Membaca Peta Pendidikan Sumbar (1); Ranah Minang Seolah Keluar dari Buku Sejarah

×

Membaca Peta Pendidikan Sumbar (1); Ranah Minang Seolah Keluar dari Buku Sejarah

Bagikan berita
Membaca Peta Pendidikan Sumbar (1); Ranah Minang Seolah Keluar dari Buku Sejarah
Membaca Peta Pendidikan Sumbar (1); Ranah Minang Seolah Keluar dari Buku Sejarah

Oleh Khairul Jasmi

Diam-diam, Ranah Minang seolah keluar dari buku sejarah, seperti senja pamit pada siang. Lantas, kemudian tenggelam sendiri dalam romantisme masa lalu. Segala sesuatu yang dulu akrab dalam masyarakat komunal, berangsur ikut pergi. Tapi, kemudian, tak ada upaya untuk menjemputnya kembali, yang ada, menyesali lalu mencemooh satu- sama lain.

Muncul pertanyaan besar, “mana lagi kehebatan Minangkabau dulu?” Tak ada upaya untuk menjawab. Tak ada upaya riset, kenapa masa lalu begitu indah dan sekarang tidak lagi. Kita hanya menyimpan nama-nama Bapak Bangsa asal Minang dalam memori dan kemudian mengisahkannya.

Dalam satu kesempatan saya di hadapan musyawarah Gebu Minang di Padang menyatakan, Minang bisa menciptakan kembali generasi hebat masa lampau di zaman sekarang, jika saja perguruan tinggi di Sumbar, menyeleksi tiga sampai lima orang saja mahasiswanya untuk digodok menjadi orang hebat. Jika tidak ada biaya, menurut saya, Gebu Minang, bisa membiayai.

Ada anak-anak dari Keluarga Berencana (KB) terbaik dari rumah tangga, ada anak-anak yang dari keluarga sederhana tapi sukses dalam pendidikan. Pemerintah, kita semua, membiarkannya saja dan menunggu anak sukses itu, menjadi dewasa dan tua tanpa memberi sentuhan.

Grendel

Dalam tulisan terpisah, di koran ini, saya membuat grendel pendidikan Minang zaman lampau. Saya sebutkan, ilmu boleh berbeda tapi mestilah pandai menulis, gemar membaca, pintar berpidato dan tenang dalam berbedat. Inilah antara lain, grendel kenapa orang Minang doeloe menjadi hebat.

» TUGAS TERTULIS 1: Ubah baris catatan dari awal catatan sampai dengan baris yang memuat "curve at (1723, 1830)" menjadi tabel Markdown dengan kolom No dan Isi, tanpa baris kosong.
Teks dan catatan ini tidak saling berkaitan.

» DATA CATATAN:
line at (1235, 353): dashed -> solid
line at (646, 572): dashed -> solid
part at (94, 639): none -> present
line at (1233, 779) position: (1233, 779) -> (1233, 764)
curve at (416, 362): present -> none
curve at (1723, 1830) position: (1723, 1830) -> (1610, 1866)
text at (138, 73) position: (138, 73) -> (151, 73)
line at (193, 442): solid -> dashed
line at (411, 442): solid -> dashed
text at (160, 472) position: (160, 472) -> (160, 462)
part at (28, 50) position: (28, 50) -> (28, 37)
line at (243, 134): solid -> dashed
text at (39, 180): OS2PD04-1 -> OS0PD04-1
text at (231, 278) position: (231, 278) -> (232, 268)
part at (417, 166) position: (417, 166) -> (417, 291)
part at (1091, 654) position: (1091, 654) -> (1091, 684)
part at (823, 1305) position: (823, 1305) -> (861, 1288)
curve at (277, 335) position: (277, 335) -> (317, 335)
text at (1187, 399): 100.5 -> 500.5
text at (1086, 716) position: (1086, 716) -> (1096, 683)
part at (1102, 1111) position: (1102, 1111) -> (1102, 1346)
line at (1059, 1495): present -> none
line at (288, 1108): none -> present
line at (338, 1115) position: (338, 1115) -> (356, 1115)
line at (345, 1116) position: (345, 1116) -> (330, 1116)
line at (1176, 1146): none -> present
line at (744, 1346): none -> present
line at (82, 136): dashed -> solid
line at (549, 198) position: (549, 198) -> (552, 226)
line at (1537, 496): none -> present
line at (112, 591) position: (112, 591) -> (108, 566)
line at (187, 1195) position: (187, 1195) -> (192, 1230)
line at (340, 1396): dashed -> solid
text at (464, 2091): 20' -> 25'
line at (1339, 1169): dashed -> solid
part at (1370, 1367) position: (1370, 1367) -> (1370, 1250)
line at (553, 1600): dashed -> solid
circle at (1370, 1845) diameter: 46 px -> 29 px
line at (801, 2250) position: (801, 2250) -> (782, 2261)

» TUGAS TERTULIS 2: Dalam teks tentang peta pendidikan Sumbar, di hadapan forum apa gagasan menyeleksi tiga sampai lima mahasiswa disampaikan?

» PENYELESAIAN SOAL 1:
| No | Isi |
|---|---|
| 1 | line at (1235, 353): dashed -> solid |
| 2 | line at (646, 572): dashed -> solid |
| 3 | part at (94, 639): none -> present |
| 4 | line at (1233, 779) position: (1233, 779) -> (1233, 764) |
| 5 | curve at (416, 362): present -> none |
| 6 | curve at (1723, 1830) position: (1723, 1830) -> (1610, 1866) |

» PENYELESAIAN SOAL 2: Di hadapan musyawarah Gebu Minang di Padang.